Yeah as you know, as much as I complain I do like Microsoft, and almost everyone else I deal with also does.
So I'll have to look into ODfB.
-
The Office 365 suite is really nice because of the high degree of integration. Google Apps has just as good integration but lacks the broad set of applications. It's having both the integration as well as the local MS Office suite, the really large set of MS Office components and the mix of Exchange and SharePoint that brings it all together.
-
As nice as O365 is for us it just doesn't make financial sense with O365 E3 . We are looking at Exchange Online Plan 2 though.
-
It's worth pointing out that Office integrates really nicely with Google Drive via the Drive plug-in for Microsoft Office, available to download from Google. I've tested it and it works pretty well.
From a financial point of view, it may not make sense to pay for an O365 subscription AND a Google Drive subscription. You'd probably have to really prefer Drive to want use Office but not not use ODfB.
On the other hand, smaller companies may prefer to buy Office retail licences and use Drive, which would be a cost effective solution. If I was a SOHO then that is what I'd do.
-
Interesting, did not know that MS Office offered that. Do you know if they offer similar for DropBox or other services?
-
Google provide the plug-in, not Microsoft. Installing it also add a "Google Drive" tab to the ribbon in Word and Excel.
-
@Carnival-Boy said:
On the other hand, smaller companies may prefer to buy Office retail licences and use Drive, which would be a cost effective solution. If I was a SOHO then that is what I'd do.
SMBs get Office 365 with email & office pretty cheap. Enterprise is where we draw the short stick the pricing of it rarely makes since. It's about a $9 dollar difference in price for those with less than 300 users compare to use with the higher prices for enterprise.
-
Yeah, but you get Access thrown in
At 300+ users can't you negotiate with them on price? Especially if you're considering Google instead. I assumed enterprises always ended up doing deals rather than paying the advertised rate. Is that not the case?
-
-
@Carnival-Boy said:
Yeah, but you get Access thrown in
At 300+ users can't you negotiate with them on price? Especially if you're considering Google instead. I assumed enterprises always ended up doing deals rather than paying the advertised rate. Is that not the case?
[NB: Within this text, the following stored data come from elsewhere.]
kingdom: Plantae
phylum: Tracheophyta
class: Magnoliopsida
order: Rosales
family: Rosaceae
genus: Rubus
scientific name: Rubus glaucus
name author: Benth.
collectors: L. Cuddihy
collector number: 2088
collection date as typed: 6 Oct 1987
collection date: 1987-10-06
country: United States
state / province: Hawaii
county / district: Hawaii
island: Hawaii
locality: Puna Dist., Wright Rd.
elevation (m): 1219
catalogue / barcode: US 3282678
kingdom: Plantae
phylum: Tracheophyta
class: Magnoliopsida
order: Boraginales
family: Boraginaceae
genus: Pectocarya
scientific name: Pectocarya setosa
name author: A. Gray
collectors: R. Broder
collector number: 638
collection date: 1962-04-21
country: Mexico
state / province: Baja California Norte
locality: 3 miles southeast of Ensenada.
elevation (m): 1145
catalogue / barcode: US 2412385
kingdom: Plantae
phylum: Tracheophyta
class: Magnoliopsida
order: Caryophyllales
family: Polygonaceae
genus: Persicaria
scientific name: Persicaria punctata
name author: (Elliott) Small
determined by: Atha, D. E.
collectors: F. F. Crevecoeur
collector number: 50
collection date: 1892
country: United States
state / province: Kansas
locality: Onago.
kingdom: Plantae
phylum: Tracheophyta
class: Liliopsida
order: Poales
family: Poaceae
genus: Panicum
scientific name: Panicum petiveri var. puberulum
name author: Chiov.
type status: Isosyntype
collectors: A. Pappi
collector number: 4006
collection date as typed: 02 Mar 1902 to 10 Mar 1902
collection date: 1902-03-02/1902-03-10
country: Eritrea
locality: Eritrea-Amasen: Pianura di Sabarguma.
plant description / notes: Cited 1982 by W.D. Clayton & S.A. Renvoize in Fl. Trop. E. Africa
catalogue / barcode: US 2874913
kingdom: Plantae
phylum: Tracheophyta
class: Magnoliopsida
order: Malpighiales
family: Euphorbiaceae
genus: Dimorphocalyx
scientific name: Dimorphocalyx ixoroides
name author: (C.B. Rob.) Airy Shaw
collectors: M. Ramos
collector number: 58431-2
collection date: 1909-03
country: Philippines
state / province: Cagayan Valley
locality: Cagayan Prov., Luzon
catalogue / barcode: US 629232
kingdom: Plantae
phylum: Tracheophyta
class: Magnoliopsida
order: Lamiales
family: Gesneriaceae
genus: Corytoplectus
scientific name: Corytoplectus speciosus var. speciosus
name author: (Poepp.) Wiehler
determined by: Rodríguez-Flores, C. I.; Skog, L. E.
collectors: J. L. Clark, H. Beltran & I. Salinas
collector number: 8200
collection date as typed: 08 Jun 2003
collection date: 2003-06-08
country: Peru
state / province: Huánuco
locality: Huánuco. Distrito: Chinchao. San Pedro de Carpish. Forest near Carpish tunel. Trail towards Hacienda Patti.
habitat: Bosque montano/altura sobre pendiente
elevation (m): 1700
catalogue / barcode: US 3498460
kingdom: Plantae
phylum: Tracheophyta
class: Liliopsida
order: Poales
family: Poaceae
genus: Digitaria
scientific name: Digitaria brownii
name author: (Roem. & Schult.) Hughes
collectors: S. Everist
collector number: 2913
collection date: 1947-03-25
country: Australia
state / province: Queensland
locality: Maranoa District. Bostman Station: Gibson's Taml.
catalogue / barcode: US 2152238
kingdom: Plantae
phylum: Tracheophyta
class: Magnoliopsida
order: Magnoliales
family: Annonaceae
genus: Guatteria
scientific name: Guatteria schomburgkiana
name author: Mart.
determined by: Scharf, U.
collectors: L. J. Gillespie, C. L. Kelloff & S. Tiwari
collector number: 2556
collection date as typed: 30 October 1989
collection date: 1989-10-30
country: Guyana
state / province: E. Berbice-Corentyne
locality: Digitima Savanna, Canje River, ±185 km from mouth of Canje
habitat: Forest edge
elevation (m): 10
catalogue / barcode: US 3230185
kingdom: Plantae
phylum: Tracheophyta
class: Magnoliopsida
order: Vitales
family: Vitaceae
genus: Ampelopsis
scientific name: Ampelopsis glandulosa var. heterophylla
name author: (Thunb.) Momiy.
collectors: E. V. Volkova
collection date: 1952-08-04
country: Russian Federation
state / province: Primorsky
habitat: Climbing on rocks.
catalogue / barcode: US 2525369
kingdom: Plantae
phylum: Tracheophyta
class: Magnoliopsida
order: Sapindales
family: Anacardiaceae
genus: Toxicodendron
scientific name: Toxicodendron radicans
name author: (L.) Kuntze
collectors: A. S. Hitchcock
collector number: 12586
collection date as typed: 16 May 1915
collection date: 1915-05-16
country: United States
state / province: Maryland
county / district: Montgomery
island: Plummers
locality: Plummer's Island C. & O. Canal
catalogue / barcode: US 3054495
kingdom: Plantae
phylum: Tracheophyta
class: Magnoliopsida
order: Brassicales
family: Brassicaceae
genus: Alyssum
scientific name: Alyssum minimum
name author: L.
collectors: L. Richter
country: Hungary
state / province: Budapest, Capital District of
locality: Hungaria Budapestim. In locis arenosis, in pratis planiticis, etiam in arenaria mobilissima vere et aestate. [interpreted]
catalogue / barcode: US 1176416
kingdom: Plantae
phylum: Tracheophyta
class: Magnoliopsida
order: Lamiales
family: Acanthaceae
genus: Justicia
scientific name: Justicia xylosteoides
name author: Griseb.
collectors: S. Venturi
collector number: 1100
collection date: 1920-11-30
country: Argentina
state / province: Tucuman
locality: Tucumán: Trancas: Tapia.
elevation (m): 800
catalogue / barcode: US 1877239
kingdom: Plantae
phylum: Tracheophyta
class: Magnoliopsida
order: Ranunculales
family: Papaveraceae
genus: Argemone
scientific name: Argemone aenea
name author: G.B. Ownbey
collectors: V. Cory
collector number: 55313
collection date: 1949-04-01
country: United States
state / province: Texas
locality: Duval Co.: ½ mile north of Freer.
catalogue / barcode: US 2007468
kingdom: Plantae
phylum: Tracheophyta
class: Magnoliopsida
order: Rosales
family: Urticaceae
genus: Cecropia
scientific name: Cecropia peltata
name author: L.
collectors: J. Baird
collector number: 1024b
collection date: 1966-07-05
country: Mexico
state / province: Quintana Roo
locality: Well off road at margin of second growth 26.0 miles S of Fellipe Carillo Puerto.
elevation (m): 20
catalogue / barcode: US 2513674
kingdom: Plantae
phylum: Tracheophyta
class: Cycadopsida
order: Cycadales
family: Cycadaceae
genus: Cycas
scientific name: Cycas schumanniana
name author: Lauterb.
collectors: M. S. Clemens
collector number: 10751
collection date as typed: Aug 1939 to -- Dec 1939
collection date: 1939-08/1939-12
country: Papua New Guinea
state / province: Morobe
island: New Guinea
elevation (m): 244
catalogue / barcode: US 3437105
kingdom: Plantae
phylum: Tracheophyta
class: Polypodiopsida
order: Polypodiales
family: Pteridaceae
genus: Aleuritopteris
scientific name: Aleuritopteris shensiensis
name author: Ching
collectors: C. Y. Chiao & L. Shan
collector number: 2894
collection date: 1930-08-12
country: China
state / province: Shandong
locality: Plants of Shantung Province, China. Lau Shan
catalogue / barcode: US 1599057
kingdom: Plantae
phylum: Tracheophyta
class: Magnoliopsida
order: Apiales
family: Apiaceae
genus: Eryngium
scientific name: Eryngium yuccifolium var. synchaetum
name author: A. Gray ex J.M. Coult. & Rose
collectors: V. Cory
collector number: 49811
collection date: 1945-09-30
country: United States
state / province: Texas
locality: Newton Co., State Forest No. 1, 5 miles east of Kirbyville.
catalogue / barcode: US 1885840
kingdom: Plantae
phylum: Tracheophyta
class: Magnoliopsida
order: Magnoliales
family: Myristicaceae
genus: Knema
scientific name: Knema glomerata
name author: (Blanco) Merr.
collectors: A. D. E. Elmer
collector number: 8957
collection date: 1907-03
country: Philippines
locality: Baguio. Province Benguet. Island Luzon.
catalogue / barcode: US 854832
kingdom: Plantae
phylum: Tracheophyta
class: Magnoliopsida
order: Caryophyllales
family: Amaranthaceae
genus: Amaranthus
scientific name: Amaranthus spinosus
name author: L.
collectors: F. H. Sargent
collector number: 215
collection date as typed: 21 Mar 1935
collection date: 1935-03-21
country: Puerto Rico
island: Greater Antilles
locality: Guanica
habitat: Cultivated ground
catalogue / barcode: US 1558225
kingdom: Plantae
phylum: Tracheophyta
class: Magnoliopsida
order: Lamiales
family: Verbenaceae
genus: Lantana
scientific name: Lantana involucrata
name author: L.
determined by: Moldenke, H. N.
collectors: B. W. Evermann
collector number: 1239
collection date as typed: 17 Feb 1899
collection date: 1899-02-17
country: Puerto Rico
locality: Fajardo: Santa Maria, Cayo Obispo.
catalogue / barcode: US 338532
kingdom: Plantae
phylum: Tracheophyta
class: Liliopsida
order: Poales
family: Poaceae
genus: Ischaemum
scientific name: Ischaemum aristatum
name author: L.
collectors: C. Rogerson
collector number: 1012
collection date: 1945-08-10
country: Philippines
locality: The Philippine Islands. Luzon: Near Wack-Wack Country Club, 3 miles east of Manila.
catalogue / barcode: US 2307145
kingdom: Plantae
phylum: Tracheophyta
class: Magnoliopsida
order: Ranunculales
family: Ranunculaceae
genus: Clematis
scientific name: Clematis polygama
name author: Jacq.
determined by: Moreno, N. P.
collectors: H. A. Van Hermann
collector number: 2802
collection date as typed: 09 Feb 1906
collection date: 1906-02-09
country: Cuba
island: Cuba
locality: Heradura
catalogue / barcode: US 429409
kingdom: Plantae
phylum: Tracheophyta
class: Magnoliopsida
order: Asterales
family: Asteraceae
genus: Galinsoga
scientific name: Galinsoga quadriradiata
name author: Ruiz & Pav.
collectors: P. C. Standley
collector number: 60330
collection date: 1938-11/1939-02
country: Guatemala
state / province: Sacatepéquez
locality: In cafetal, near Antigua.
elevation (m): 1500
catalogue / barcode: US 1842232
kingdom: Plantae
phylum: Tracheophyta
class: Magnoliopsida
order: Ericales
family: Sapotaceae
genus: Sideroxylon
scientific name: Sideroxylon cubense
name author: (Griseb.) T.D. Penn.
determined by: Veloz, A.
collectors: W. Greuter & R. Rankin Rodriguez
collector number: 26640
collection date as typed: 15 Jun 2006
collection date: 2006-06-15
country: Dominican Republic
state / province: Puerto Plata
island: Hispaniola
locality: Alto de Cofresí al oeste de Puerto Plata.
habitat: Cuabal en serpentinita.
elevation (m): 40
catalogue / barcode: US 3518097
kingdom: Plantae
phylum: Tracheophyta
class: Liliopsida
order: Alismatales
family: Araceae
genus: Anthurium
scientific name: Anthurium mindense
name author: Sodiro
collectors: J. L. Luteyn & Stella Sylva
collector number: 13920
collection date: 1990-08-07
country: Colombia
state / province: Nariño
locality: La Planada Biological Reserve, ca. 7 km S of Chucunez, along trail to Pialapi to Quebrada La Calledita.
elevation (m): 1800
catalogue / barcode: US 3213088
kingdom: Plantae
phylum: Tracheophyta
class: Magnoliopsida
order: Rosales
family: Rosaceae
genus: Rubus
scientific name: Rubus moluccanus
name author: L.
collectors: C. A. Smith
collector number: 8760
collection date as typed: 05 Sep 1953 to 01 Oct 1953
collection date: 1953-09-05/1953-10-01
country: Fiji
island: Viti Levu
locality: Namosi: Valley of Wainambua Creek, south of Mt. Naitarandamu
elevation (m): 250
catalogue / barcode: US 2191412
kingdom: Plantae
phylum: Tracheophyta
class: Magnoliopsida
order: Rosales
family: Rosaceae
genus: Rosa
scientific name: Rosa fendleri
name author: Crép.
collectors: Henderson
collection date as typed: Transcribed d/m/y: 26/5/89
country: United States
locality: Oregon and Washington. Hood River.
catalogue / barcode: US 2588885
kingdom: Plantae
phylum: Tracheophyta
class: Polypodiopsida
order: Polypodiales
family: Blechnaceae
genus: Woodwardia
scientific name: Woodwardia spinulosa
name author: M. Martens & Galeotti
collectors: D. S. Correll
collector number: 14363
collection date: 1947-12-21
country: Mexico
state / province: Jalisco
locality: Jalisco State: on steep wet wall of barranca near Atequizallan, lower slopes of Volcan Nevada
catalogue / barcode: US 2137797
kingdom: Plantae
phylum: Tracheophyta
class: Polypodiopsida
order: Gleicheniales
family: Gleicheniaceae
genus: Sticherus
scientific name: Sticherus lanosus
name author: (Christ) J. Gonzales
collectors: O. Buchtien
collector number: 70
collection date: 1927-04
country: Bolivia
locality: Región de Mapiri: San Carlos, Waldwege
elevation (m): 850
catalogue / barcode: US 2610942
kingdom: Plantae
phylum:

With an EA you get slightly better price than the list of O365 but it's not much better. Still buying seats of office, CALs, and Exchange online is cheaper for us then Office 365 plan E3. We aren't considering google.
-
@JaredBusch said:
@Carnival-Boy said:
Yeah, but you get Access thrown in
Exactly. This is why we buy office standard not Pro plus. Even if we had Access we would not have it installed on users computers.
-
@Jason said:
@Carnival-Boy said:
Yeah, but you get Access thrown in
At 300+ users can't you negotiate with them on price? Especially if you're considering Google instead. I assumed enterprises always ended up doing deals rather than paying the advertised rate. Is that not the case?
With an EA you get slightly better price than the list of O365 but it's not much better. Still buying seats of office, CALs, and Exchange online is cheaper for us then Office 365 plan E3. We aren't considering google.
You're also not considering the other pieces that O365 bring to the table.
-
@JaredBusch said:
@Carnival-Boy said:
Yeah, but you get Access thrown in
How much do you have to pay to get them to remove it is the question
-
@Carnival-Boy said:
At 300+ users can't you negotiate with them on price? Especially if you're considering Google instead. I assumed enterprises always ended up doing deals rather than paying the advertised rate. Is that not the case?
300 is so small, that's nowhere near the point where you have leverage to talk special pricing. Enterprises can do deals, 300 is on the small end of the SMB. Enterprises do, of course, always get custom deals. It's called EA, Enterprise Agreement. At 300 it isn't worth the cost of the negotiations to either side, nor would MS entertain it. They have stock agreements for companies bigger than that.